Les 7,3 millions d’électeurs sénégalais appelés aux urnes ce 17 novembre 2024 pour élire une 15e Assemblée nationale tiennent entre leurs mains le destin immédiat du Sénégal. Il s’agit, en effet, de clarifier les rapports de force entre des protagonistes politiques dont l’adversité s’est peu à peu transformée en un gigantesque malentendu générateur de violences et porteur de menaces sur la stabilité du pays. L’élection présidentielle du 24 mars, largement remportée en un tour de main par Bassirou Diomaye Faye, n’aura pas suffi pour installer le calme et la sérénité dans le paysage politique après la sanglante gouvernance de Macky Sall. Et ce, pour une raison à la fois simple et fondamentale: gouverner ce pays exige un contrôle sur ses 165 députés. La paralysie de l’institution au lendemain de la présidentielle est une des causes de sa dissolution en septembre. D’où l’urgence d’une clarification sans équivoque et intégrale.
Ces législatives anticipées surviennent dans un contexte lourd compliqué par une situation économique et financière incertaine contre laquelle il va falloir comme solution plus que les revenus espérés du pétrole et du gaz. La question du chômage, notamment chez des jeunes plus exigeants que de coutume après les promesses et engagements du nouveau pouvoir, est amplifiée par le casse-tête migratoire et ses répercussions potentielles à l’interne. La montée en flèche de revendications catégorielles héritées de l’ancien régime vient s’agréger à des mouvements protestataires imputables aux options du régime. Aux frontières, les incertitudes sécuritaires, fruit de l’expansion du terrorisme et des groupes criminels dans l’immense bande sahélienne, appellent à la vigilance.
Face à une telle configuration, les électeurs sénégalais ont un devoir collectif à assumer : éloigner toute ambigüité dans leur choix pour l’Assemblée nationale afin de prémunir le pays et ses institutions de tout blocage ou tentative de déstabilisation. Sous le régime démocratique qui est le nôtre, plusieurs options sont sur table.
Donner une majorité suffisante à Pastef pour mettre en oeuvre sa « Vision 2050 ». Cela serait logique et rationnel au regard de la rupture pour laquelle plus de 54 % des électeurs ont renvoyé Macky Sall, Amadou Ba et leurs alliés dans l’opposition au sortir de la présidentielle de mars 2024. Dans ce cas, le débat politique en serait clarifié et un rapport de force établi de droit et de facto. Le duo de l’exécutif Diomaye-Sonko aurait alors les coudées franches pour faire ses preuves et tourner définitivement la page de l’ancien régime et des « pleurnicheries ». Toutefois cette option comporterait un risque, celui de perpétuer le monolithisme parlementaire dans tout ce qu’il a de grotesque : soutien aveugle au président de la République et au gouvernement. La tragédie Benno Bokk Yaakaar est encore fraîche dans les mémoires.
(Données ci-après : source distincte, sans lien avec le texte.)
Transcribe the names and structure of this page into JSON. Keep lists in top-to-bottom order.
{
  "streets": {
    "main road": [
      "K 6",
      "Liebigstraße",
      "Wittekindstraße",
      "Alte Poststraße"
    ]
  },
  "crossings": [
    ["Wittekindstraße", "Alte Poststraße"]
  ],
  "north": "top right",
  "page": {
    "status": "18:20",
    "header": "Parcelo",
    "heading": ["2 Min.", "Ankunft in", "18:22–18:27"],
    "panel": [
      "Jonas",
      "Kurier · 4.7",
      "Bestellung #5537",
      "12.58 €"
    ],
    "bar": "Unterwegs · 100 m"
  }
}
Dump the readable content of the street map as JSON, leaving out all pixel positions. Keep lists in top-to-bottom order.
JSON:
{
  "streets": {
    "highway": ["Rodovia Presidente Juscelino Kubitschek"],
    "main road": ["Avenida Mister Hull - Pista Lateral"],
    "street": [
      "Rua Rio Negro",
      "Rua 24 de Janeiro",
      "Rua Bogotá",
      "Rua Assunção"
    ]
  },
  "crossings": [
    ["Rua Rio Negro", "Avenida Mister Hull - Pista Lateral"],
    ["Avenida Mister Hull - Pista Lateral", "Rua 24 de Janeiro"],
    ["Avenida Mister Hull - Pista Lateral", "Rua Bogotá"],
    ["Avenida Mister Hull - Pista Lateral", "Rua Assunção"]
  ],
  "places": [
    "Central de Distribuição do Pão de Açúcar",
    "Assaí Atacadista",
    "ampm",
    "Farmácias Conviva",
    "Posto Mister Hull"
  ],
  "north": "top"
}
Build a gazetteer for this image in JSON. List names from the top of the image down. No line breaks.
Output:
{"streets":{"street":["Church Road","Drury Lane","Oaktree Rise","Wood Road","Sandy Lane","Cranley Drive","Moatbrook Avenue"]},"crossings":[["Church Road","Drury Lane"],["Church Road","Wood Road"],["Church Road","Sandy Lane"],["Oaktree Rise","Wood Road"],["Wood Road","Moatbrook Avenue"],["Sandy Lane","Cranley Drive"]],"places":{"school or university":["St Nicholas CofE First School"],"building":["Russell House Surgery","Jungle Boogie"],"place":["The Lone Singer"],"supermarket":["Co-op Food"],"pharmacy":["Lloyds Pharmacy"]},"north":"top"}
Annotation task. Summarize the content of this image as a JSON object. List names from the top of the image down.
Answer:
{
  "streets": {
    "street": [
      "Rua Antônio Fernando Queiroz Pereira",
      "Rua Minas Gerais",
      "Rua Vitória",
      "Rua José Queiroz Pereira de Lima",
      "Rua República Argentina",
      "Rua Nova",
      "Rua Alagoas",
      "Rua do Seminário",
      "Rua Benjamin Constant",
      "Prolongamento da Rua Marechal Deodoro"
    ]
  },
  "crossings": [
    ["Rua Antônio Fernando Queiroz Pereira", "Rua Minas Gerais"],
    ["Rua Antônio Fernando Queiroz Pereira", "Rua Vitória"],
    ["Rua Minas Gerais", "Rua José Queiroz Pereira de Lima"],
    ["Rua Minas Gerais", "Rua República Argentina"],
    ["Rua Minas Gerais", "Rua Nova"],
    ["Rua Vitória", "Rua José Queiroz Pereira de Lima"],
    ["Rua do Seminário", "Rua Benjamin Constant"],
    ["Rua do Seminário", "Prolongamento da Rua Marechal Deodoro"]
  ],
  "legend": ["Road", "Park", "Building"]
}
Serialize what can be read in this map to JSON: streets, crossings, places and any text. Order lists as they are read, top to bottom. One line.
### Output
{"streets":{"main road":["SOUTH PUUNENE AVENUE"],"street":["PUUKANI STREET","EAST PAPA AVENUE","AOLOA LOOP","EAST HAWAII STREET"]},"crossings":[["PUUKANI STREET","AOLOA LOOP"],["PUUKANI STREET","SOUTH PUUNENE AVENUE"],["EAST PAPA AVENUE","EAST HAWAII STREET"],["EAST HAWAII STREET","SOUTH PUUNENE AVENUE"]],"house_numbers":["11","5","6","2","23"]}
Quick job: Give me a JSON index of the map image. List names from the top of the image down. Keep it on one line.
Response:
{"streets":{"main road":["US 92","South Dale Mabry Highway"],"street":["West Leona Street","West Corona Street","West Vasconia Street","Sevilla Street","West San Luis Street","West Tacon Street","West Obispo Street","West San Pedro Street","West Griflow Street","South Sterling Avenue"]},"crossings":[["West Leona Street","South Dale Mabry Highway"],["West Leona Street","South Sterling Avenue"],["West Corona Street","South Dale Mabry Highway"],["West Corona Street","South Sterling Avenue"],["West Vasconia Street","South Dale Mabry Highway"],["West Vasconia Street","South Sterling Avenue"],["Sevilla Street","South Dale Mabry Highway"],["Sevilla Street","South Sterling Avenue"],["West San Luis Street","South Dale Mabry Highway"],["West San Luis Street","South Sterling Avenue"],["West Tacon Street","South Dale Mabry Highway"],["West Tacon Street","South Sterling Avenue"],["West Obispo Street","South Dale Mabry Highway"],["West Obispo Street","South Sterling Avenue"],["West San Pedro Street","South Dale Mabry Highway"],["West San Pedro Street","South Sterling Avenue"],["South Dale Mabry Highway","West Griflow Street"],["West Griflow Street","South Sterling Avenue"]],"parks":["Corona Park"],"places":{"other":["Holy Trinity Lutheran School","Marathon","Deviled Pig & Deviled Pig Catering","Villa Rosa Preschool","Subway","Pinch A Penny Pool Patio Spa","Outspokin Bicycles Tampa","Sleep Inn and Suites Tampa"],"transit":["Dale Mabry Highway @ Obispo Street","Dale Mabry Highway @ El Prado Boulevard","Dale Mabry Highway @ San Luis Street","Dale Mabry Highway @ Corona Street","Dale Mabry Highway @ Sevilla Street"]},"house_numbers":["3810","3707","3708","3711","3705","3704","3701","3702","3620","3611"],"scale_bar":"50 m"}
Équilibrer les forces dans l’hémicycle en laissant au pouvoir une marge de manoeuvre pour gouverner tout en lui imposant la contrainte de tenir réellement compte des points de vue de l’opposition. Ce schéma se rapprocherait des résultats des élections du 31 juillet 2022 lorsque Benno Bokk Yaakaar est légèrement arrivée en tête devant Yewwi askan Wi. L’occasion était bonne pour les acteurs de prouver leur maturité démocratique par l’usage de compromis politiques dynamiques dans la gestion du pouvoir parlementaire. En fin de compte, c’est la gendarmerie qui a fini par faire la loi dans l’hémicycle.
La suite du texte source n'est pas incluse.